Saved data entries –
___
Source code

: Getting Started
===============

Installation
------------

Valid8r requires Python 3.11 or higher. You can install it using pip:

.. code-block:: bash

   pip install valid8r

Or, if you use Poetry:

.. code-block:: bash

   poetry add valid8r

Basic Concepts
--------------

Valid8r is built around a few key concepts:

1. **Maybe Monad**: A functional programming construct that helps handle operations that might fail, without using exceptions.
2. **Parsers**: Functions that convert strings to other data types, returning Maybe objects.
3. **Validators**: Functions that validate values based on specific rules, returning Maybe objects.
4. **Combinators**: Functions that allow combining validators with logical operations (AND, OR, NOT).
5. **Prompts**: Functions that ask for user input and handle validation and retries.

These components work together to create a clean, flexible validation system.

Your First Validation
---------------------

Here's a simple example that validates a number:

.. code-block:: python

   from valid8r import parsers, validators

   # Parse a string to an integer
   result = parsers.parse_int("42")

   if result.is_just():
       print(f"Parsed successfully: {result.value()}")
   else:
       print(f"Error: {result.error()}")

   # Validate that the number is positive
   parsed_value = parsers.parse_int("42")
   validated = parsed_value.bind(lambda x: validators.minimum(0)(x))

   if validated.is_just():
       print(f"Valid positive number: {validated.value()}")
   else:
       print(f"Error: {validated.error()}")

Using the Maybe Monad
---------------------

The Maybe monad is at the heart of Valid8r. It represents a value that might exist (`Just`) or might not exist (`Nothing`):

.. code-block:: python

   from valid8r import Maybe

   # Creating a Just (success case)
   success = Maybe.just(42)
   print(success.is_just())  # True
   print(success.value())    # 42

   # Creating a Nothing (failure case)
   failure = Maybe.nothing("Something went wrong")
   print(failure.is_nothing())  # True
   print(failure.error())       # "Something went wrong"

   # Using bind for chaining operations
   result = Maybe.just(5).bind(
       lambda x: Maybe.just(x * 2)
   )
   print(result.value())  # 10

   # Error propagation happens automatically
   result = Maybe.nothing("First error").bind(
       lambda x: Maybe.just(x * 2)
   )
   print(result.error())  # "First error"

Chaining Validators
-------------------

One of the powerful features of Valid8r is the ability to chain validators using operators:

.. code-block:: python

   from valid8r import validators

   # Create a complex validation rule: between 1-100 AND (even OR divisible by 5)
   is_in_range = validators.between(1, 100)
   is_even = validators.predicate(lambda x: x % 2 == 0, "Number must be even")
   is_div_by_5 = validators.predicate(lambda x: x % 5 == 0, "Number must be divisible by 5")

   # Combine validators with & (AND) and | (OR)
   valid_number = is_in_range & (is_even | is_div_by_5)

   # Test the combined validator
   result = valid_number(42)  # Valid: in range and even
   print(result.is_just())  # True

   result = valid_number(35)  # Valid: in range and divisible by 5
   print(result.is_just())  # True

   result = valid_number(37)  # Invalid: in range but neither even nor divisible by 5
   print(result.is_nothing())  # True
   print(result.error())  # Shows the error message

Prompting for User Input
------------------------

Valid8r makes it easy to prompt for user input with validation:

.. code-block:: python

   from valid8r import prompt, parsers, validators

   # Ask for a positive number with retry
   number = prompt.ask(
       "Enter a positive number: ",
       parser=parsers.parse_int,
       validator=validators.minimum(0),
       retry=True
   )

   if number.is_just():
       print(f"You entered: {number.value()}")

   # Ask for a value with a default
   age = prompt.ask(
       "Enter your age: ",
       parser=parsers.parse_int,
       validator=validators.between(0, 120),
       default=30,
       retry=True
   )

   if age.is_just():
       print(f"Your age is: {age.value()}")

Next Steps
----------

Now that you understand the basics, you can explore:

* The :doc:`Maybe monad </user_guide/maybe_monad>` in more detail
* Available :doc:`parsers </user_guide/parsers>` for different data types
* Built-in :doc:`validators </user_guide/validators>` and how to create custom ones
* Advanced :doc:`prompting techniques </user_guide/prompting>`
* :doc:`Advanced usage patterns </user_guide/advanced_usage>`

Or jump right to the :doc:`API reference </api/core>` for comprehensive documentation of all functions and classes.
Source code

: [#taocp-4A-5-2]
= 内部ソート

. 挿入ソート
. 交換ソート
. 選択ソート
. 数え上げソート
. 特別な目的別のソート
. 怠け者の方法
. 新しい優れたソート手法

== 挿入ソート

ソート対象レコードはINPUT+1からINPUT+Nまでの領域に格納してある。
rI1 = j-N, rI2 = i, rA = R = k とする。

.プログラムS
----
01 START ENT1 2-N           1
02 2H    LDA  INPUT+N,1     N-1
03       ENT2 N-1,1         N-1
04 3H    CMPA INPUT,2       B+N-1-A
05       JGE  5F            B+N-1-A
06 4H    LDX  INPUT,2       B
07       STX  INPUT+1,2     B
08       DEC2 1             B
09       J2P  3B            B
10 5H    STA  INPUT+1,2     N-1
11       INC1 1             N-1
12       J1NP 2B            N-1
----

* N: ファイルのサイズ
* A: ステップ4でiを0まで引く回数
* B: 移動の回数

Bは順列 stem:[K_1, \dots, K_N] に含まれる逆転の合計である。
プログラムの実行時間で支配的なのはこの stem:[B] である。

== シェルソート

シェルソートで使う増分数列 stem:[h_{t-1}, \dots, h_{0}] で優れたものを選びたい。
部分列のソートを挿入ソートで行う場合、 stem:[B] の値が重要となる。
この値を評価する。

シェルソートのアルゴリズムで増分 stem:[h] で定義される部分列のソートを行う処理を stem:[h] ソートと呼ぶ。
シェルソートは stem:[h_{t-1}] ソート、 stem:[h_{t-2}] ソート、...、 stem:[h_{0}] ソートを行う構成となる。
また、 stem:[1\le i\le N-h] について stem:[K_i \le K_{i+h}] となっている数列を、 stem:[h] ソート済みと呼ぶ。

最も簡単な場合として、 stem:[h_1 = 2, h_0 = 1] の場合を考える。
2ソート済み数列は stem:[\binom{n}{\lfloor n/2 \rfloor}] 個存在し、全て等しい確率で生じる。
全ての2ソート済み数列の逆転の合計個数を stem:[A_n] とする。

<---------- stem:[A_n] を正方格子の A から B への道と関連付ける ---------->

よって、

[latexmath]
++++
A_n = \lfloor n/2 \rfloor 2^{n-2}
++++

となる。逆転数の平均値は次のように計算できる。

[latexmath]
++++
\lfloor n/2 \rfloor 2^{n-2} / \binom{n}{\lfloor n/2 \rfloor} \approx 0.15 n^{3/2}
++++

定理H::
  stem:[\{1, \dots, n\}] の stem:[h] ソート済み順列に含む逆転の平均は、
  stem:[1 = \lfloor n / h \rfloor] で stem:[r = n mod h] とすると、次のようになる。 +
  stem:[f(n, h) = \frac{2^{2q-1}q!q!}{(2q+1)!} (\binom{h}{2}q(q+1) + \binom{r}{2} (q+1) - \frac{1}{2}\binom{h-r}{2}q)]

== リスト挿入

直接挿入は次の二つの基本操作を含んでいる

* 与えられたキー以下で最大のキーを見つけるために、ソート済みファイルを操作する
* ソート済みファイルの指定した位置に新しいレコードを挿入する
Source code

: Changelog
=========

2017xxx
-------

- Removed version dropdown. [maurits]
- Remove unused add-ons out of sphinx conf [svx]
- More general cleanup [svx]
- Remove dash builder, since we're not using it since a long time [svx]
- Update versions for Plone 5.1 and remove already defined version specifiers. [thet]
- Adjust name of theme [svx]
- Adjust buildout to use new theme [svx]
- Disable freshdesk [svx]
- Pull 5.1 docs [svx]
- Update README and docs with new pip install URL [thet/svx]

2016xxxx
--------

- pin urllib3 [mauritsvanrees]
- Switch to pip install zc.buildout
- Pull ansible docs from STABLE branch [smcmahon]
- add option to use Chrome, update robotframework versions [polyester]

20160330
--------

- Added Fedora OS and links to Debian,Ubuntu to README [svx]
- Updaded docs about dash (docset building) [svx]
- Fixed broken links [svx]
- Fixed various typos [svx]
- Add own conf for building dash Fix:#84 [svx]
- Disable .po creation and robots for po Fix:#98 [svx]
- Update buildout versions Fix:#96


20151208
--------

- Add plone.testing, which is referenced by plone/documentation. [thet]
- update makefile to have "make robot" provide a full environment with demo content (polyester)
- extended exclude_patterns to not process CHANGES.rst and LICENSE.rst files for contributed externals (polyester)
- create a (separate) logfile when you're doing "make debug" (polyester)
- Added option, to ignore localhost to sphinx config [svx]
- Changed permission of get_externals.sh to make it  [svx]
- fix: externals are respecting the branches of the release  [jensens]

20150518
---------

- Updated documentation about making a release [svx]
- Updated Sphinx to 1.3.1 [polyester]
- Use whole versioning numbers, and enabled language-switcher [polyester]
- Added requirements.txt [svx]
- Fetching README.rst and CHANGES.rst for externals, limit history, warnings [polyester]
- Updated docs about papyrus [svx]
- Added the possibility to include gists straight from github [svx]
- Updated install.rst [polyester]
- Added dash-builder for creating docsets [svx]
___
Request – Write out the lines of the entries, word for word, from the first through the one containing "Using the Maybe Monad", and stop at that line.

Reply to the exercise –
Source code

: Getting Started
===============

Installation
------------

Valid8r requires Python 3.11 or higher. You can install it using pip:

.. code-block:: bash

   pip install valid8r

Or, if you use Poetry:

.. code-block:: bash

   poetry add valid8r

Basic Concepts
--------------

Valid8r is built around a few key concepts:

1. **Maybe Monad**: A functional programming construct that helps handle operations that might fail, without using exceptions.
2. **Parsers**: Functions that convert strings to other data types, returning Maybe objects.
3. **Validators**: Functions that validate values based on specific rules, returning Maybe objects.
4. **Combinators**: Functions that allow combining validators with logical operations (AND, OR, NOT).
5. **Prompts**: Functions that ask for user input and handle validation and retries.

These components work together to create a clean, flexible validation system.

Your First Validation
---------------------

Here's a simple example that validates a number:

.. code-block:: python

   from valid8r import parsers, validators

   # Parse a string to an integer
   result = parsers.parse_int("42")

   if result.is_just():
       print(f"Parsed successfully: {result.value()}")
   else:
       print(f"Error: {result.error()}")

   # Validate that the number is positive
   parsed_value = parsers.parse_int("42")
   validated = parsed_value.bind(lambda x: validators.minimum(0)(x))

   if validated.is_just():
       print(f"Valid positive number: {validated.value()}")
   else:
       print(f"Error: {validated.error()}")

Using the Maybe Monad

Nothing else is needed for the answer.